— Begin —

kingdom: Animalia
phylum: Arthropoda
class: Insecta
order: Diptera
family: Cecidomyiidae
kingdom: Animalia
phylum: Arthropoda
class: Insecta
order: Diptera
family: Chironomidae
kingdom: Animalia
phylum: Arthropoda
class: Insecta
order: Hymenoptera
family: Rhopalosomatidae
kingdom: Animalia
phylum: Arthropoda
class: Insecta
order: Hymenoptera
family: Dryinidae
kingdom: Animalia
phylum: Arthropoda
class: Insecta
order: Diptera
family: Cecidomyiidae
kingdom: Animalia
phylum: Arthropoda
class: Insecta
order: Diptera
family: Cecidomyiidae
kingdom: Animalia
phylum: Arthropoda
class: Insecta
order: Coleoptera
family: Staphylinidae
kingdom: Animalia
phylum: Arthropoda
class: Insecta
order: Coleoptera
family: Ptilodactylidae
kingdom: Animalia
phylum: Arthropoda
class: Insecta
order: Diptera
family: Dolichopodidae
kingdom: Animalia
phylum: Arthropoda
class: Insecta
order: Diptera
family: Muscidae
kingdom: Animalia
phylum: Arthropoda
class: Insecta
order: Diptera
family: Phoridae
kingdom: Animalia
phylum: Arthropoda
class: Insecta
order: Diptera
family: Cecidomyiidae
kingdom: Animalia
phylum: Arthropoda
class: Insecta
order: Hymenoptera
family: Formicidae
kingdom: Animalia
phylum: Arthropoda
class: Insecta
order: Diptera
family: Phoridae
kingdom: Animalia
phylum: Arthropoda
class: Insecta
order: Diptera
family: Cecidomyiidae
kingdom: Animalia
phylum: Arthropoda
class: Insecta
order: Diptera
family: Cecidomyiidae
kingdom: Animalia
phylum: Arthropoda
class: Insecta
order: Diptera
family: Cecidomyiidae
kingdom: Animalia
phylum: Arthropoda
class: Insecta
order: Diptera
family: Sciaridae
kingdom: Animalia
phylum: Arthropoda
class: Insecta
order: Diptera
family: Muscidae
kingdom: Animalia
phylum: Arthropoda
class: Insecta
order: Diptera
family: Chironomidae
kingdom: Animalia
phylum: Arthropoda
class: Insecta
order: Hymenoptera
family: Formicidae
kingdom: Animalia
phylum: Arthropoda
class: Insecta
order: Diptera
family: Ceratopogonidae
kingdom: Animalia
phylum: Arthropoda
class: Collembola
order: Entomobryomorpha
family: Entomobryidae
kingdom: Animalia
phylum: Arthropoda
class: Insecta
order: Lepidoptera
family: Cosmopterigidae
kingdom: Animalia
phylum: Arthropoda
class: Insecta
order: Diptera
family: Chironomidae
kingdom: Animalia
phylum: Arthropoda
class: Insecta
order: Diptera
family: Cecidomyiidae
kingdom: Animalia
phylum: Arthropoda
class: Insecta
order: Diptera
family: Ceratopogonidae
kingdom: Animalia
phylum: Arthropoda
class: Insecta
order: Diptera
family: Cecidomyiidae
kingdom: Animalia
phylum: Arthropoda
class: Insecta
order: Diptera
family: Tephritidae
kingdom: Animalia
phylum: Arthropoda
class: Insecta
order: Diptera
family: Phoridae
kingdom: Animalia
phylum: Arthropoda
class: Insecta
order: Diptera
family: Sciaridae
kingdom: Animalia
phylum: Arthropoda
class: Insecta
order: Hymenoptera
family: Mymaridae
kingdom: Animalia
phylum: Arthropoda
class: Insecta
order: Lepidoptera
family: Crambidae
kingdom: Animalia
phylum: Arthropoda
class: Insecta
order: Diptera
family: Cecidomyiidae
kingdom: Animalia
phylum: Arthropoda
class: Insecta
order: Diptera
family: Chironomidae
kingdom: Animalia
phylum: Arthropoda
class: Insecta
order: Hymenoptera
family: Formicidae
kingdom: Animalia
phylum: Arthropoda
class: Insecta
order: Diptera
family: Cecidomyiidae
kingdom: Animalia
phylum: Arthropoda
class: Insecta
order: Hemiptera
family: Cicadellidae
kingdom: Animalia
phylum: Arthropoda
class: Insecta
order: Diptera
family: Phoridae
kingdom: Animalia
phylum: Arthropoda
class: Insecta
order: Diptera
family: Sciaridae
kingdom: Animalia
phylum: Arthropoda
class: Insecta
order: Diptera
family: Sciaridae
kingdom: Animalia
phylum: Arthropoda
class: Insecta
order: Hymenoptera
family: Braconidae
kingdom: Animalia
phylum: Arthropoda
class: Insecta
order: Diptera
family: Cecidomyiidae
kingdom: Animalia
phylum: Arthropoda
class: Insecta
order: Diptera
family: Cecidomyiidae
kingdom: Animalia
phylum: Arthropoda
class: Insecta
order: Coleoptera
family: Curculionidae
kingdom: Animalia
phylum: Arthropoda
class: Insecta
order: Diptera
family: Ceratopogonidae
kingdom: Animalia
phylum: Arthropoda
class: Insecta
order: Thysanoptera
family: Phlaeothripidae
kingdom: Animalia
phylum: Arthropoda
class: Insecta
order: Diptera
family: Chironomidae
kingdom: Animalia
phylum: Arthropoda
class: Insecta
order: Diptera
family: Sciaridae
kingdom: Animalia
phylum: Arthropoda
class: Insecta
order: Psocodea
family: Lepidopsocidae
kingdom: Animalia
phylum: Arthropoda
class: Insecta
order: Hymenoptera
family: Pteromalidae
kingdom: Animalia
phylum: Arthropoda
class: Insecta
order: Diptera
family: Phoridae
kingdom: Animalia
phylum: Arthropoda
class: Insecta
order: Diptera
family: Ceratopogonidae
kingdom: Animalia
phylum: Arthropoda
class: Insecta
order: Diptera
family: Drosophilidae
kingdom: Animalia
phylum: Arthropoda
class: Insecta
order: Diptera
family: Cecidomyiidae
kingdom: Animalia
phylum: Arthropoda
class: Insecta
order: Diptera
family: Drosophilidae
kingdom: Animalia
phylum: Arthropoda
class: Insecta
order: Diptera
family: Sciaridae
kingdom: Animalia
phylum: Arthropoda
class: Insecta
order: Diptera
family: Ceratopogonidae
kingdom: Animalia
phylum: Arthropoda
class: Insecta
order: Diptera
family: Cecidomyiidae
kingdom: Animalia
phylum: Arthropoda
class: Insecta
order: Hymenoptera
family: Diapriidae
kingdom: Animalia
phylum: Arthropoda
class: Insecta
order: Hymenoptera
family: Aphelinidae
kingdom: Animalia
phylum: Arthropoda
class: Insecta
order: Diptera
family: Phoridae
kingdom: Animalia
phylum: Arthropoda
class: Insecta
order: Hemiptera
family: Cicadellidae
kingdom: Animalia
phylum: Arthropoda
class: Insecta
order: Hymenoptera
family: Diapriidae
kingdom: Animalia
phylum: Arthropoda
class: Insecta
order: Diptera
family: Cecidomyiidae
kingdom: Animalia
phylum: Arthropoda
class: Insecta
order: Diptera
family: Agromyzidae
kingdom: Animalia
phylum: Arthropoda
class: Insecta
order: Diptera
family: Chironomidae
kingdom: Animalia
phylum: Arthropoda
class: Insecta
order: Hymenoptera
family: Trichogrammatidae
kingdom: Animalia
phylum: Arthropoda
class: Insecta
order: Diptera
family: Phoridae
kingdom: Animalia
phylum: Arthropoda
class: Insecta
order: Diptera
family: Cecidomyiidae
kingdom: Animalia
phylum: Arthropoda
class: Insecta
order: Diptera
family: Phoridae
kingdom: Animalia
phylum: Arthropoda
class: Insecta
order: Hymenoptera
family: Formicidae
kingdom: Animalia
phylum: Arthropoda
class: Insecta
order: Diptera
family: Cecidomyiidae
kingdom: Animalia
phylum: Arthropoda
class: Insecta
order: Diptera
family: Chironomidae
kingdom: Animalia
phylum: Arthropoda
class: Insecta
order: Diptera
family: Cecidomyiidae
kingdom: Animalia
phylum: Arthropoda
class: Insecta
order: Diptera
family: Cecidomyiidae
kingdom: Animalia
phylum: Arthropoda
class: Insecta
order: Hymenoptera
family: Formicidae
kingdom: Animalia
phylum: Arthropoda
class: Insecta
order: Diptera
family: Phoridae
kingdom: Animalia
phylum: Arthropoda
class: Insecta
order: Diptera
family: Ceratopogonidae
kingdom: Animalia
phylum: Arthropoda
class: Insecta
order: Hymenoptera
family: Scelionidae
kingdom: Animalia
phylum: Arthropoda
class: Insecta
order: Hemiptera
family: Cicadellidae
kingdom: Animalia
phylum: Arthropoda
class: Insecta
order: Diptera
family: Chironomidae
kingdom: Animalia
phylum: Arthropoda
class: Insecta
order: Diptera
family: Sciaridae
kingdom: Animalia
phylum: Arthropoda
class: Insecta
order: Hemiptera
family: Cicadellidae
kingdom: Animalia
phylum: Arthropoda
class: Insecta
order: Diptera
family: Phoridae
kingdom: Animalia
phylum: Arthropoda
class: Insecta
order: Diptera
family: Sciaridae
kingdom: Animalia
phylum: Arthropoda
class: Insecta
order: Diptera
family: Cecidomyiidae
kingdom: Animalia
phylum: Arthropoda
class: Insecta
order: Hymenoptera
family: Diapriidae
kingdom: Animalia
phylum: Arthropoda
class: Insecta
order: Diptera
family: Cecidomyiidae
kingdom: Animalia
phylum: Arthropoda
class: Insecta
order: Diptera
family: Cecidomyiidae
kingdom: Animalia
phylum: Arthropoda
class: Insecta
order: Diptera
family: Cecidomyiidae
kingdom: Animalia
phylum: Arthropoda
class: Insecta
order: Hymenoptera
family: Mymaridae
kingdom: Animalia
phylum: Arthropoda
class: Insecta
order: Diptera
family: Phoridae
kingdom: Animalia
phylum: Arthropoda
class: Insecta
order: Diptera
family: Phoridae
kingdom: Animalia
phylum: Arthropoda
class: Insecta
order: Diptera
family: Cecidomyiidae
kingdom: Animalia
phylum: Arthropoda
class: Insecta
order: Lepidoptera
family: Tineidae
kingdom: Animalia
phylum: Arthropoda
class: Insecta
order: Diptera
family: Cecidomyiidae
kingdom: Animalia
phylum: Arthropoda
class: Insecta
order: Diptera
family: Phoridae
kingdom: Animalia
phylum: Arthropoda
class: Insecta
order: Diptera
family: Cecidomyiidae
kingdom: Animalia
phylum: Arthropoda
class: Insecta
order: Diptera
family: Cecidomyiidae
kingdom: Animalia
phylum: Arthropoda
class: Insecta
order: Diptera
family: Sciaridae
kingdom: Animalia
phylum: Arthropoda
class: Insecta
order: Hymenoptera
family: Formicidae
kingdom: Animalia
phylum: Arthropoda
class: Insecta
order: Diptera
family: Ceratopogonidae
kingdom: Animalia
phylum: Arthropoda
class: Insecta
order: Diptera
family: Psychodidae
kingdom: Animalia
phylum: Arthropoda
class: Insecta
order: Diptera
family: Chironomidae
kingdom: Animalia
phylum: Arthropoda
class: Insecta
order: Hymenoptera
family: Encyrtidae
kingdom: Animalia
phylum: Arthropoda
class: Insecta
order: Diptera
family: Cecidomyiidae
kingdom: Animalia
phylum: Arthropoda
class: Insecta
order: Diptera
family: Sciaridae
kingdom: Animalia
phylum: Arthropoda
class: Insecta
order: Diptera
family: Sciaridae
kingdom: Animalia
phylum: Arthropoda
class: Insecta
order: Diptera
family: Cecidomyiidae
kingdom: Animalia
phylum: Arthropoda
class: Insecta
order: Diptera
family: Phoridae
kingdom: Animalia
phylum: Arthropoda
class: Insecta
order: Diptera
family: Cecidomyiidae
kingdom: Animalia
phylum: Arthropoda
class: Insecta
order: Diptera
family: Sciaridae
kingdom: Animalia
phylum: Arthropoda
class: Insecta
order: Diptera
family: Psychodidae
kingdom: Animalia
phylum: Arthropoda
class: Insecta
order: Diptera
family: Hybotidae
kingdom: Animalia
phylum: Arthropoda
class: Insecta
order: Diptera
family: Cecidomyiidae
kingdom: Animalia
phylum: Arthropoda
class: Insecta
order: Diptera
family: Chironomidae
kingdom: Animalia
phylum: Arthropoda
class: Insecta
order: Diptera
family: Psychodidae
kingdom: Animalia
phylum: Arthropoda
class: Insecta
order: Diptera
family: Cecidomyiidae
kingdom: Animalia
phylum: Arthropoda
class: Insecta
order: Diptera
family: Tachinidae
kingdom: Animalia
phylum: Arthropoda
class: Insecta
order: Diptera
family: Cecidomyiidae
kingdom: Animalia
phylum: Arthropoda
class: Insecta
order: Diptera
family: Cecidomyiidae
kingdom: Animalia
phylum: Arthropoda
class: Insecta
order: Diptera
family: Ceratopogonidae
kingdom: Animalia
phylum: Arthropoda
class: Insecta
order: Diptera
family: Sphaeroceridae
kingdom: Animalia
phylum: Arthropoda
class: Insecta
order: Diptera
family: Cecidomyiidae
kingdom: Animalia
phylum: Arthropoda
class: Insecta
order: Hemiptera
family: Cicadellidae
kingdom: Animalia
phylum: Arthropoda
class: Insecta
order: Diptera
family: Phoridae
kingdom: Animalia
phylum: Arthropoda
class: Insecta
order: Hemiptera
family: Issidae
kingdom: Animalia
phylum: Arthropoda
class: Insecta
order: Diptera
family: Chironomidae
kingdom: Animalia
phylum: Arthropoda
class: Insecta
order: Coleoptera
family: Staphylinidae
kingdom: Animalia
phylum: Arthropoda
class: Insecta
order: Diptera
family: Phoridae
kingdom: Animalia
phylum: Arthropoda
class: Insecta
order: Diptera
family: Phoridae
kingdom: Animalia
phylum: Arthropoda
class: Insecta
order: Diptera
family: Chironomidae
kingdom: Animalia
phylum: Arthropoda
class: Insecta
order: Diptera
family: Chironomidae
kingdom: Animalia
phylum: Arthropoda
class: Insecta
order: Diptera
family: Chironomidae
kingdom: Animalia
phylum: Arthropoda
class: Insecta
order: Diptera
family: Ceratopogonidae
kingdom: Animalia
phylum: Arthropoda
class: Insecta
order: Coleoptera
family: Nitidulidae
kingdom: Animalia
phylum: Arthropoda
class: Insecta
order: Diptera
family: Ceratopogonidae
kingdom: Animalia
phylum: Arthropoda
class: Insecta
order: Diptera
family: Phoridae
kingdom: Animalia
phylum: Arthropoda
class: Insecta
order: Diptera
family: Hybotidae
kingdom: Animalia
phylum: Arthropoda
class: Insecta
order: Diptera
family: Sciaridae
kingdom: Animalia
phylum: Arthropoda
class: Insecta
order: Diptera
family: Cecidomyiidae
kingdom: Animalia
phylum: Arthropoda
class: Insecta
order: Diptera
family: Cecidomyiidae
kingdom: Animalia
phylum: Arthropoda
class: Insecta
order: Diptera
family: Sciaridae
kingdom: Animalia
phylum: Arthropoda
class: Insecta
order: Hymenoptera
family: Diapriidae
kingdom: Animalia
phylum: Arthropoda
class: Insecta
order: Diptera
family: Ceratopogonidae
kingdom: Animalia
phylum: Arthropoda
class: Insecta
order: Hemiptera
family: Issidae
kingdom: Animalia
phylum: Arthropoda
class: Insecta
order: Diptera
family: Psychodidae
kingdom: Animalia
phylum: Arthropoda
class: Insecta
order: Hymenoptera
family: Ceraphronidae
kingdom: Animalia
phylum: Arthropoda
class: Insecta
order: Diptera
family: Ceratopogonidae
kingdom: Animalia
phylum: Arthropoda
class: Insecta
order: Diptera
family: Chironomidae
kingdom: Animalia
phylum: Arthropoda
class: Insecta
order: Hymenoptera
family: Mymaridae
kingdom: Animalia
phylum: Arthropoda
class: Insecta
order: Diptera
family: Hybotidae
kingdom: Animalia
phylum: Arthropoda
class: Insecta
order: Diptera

— End —

### WHAT TO DO
Convert the lines of the entries, starting at the very first one and ending with the line that contains "family: Ptilodactylidae", into a JSON list of strings with one string per line. Skip any blank lines.

### FINAL RESULT
[
  "kingdom: Animalia",
  "phylum: Arthropoda",
  "class: Insecta",
  "order: Diptera",
  "family: Cecidomyiidae",
  "kingdom: Animalia",
  "phylum: Arthropoda",
  "class: Insecta",
  "order: Diptera",
  "family: Chironomidae",
  "kingdom: Animalia",
  "phylum: Arthropoda",
  "class: Insecta",
  "order: Hymenoptera",
  "family: Rhopalosomatidae",
  "kingdom: Animalia",
  "phylum: Arthropoda",
  "class: Insecta",
  "order: Hymenoptera",
  "family: Dryinidae",
  "kingdom: Animalia",
  "phylum: Arthropoda",
  "class: Insecta",
  "order: Diptera",
  "family: Cecidomyiidae",
  "kingdom: Animalia",
  "phylum: Arthropoda",
  "class: Insecta",
  "order: Diptera",
  "family: Cecidomyiidae",
  "kingdom: Animalia",
  "phylum: Arthropoda",
  "class: Insecta",
  "order: Coleoptera",
  "family: Staphylinidae",
  "kingdom: Animalia",
  "phylum: Arthropoda",
  "class: Insecta",
  "order: Coleoptera",
  "family: Ptilodactylidae"
]